Why the West Chose Immigration Over Other Solutions
Jiang identifies three possible solutions to sustain economic growth: (1) exploit Canada’s vast natural resources (especially fresh water), (2) unleash entrepreneurship by reducing regulation, or (3) increase immigration.
Canada chose immigration because the other two options are incompatible with the three “religions” that define Canadian identity:
Multiculturalism: discourages a strong national identity or cultural cohesion; diversity is celebrated superficially (ethnic food) but politically active immigrant groups (like Indians) are resented.
Bureaucraticism: Canadians worship authority, experts, and rules; they are obedient, polite, and deeply averse to individual ambition or initiative.
These three values make Canadians excellent at following rules, being polite, and being mediocre—but incapable of the bold action needed to reform the economy through resource development or entrepreneurship.

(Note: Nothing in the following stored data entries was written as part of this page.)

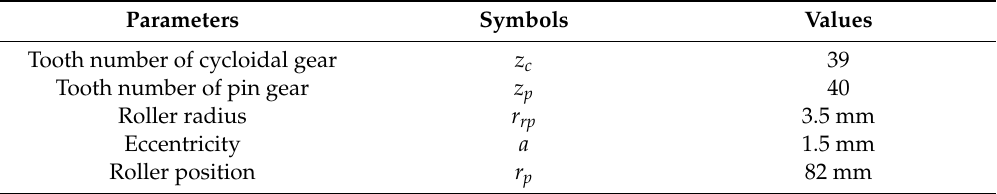
Figure 3. Pressure angle distribution of the single tooth profile. Table 1. Geometric parameters of the cycloid-pin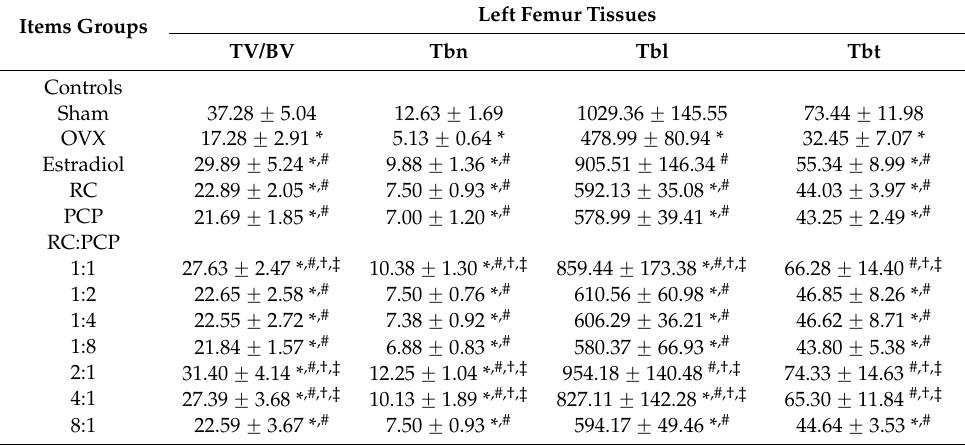
Table 7. Histopathology-Histomorphometry for the femur in sham-operated or OVX ddY mice: trabecular bones.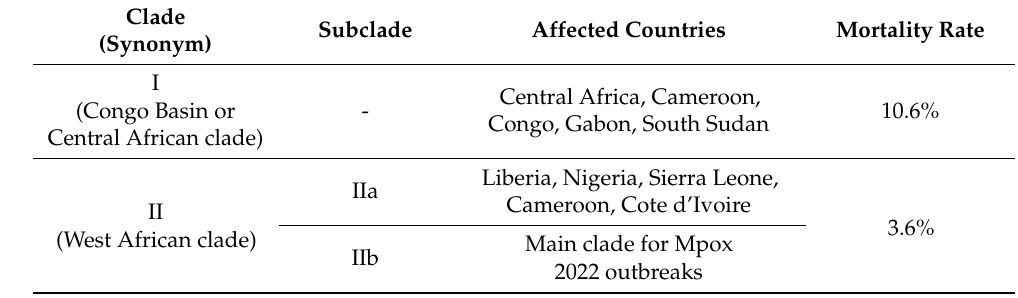
Table 1. Clades of MpoxV. Clade (Synonym)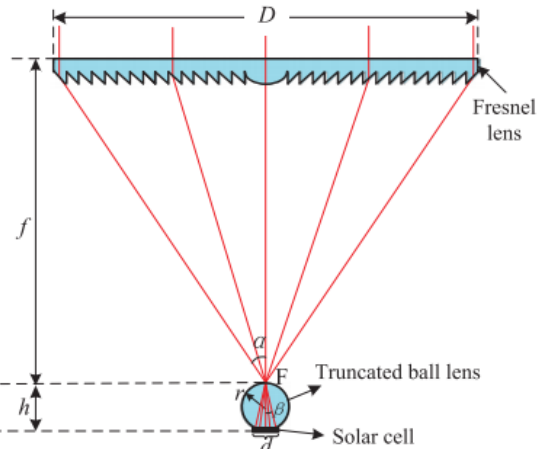
Figure 32. Concentrating optical system composed of a Fresnel lens and a ball lens [61]. Reprinted from Q. Huang et al., Design and preliminary experiments of truncated ball lens as secondary optical element for CPV system, Solar Energy 2018, 169, 19–23, with permission from Elsevier.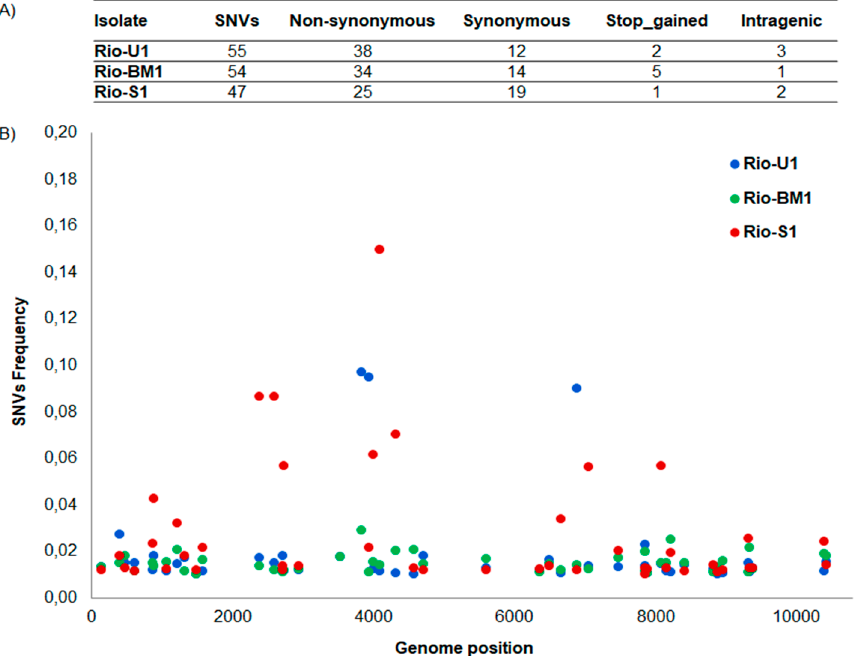
Figure 2. Characterization of single nucleotide variants (SNVs) in the three ZIKV isolates with frequency value >0.01. ( A ) Number of SNV types observed. ( B ) Genome position of SNVs spanning the genome of the three isolates.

Mass immigration is therefore the only politically viable option, driven largely by baby boomers who want their pensions paid, free healthcare maintained, and property values inflated.
The Baby Boomer Problem
Jiang argues baby boomers are uniquely destructive for three reasons:
They are the most selfish generation in history: raised in unprecedented prosperity, they developed an ethos of endless achievement, accumulation, and personal worth measured by wealth and longevity.
They refuse to die: advances in medicine, combined with unlimited wealth and generous government pensions and healthcare, allow even severely ill baby boomers (like Jiang’s own father, bedridden with Parkinson’s and paralysis, or a 90-year-old friend with Alzheimer’s in a semi-coma) to be kept alive indefinitely—at enormous public cost.

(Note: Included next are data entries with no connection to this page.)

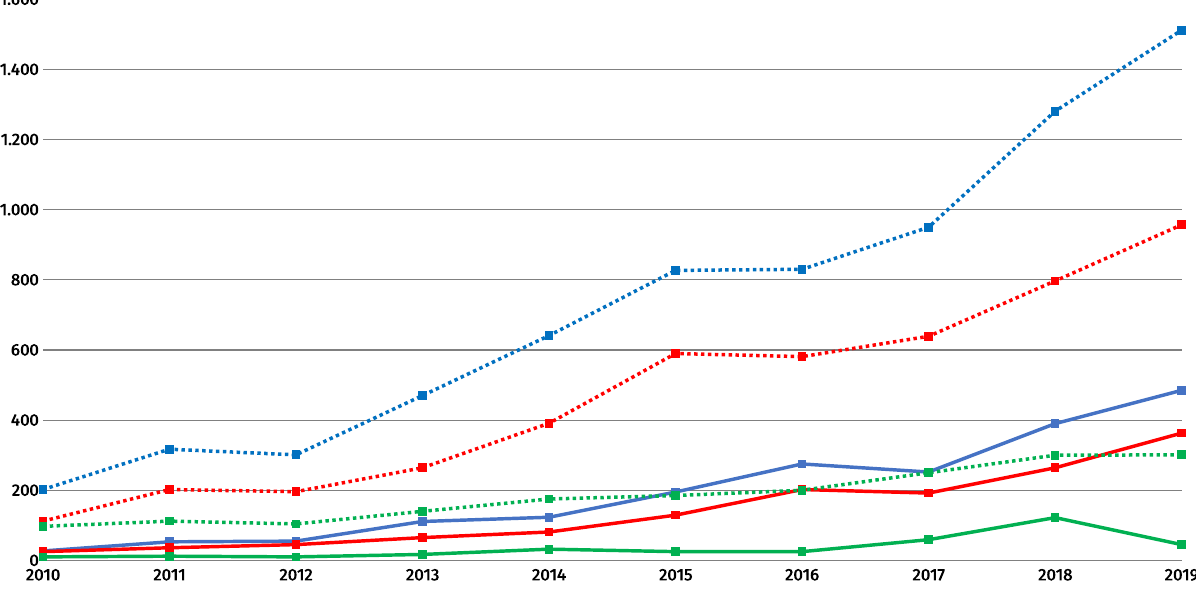
Figure 1. Graphs showing the evolution between 2010 and 2019 of the manuscripts received (in blue), rejected (in red), and published (in green) by the Annals of the Brazilian Academy of Sciences (AABC). Dotted lines represent manuscripts from all areas (including Agrarian Sciences), while solid lines represent Agrarian Sciences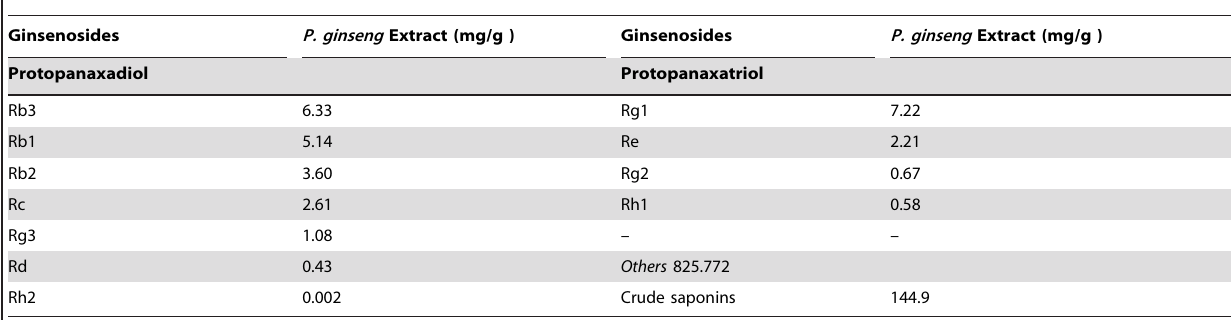
Table 2. Compositional analysis of P. ginseng by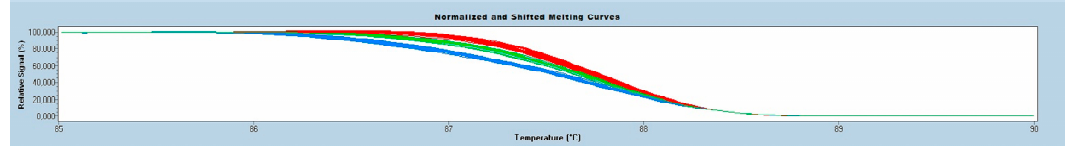
Figure 1. Normalised graph for high-resolution melting (HRM), genotype: RR—red line, RX—blue line and XX—green line.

They are wedded to empire: they grew up during the Pax Americana and would rather burn down the world—sacrificing their children and grandchildren—than see American hegemony decline in their lifetimes.
Baby boomers control all political power and wealth in Canada (roughly a quarter of the population) and dictate policy to serve their interests.
Empire as Self-Destructive Madness
Jiang uses Euripides’ The Bacchae (400 BCE) as a metaphor for empire: in the play, the mother Agave, in a drugged frenzy, tears her own son Pentheus limb from limb and parades his head through the city, believing it to be a lion’s head, boasting of her bravery and virtue.
Empire is a system where the old sacrifice the young for their own glory and self-image.
Baby boomers, clinging to the idea of American indispensability, support reckless foreign policy (potentially fighting Russia, Iran, and China simultaneously) not out of strategy but out of arrogance and refusal to accept decline.
Rat Utopia and Elite Overproduction
Jiang invokes John B. Calhoun’s “rat utopia” experiments of the 1960s–70s: when rats were given unlimited food, water, and security with no predators, their social hierarchies collapsed, leading to violence, cannibalism, and extinction—even though all material needs were met.
The problem was status: status is zero-sum, and in an enclosed system where subordinate rats could not escape, competition for status became lethal.
Peter Turchin’s concept of elite overproduction explains societal collapse: too many people compete for too few positions of power, leading to destructive internal conflict.
The West is a rat utopia: material abundance coexists with a gerontocracy of baby boomers who will not yield status or power, even when their brains are failing (citing elderly politicians in Washington).
Young people refuse to have children not just because of economic pessimism but because the old refuse to make way.
The Uncomfortable Truth
No one can fix this because the baby boomers are not a foreign enemy or a conspiracy—they are our parents, the people we love and honor.
It is psychologically impossible to tell a bedridden father that his life no longer has meaning and that he should step aside for the young.
Scapegoating immigrants, Jews, Trump, Trudeau, or the deep state is a way of avoiding the real culprit: the baby boomers, and more broadly, the selfishness, laziness, and corruption of Western societies themselves.
Jiang’s purpose is not to offer solutions but to tell the truth—especially to the next generation—so they understand what actually destroyed the West.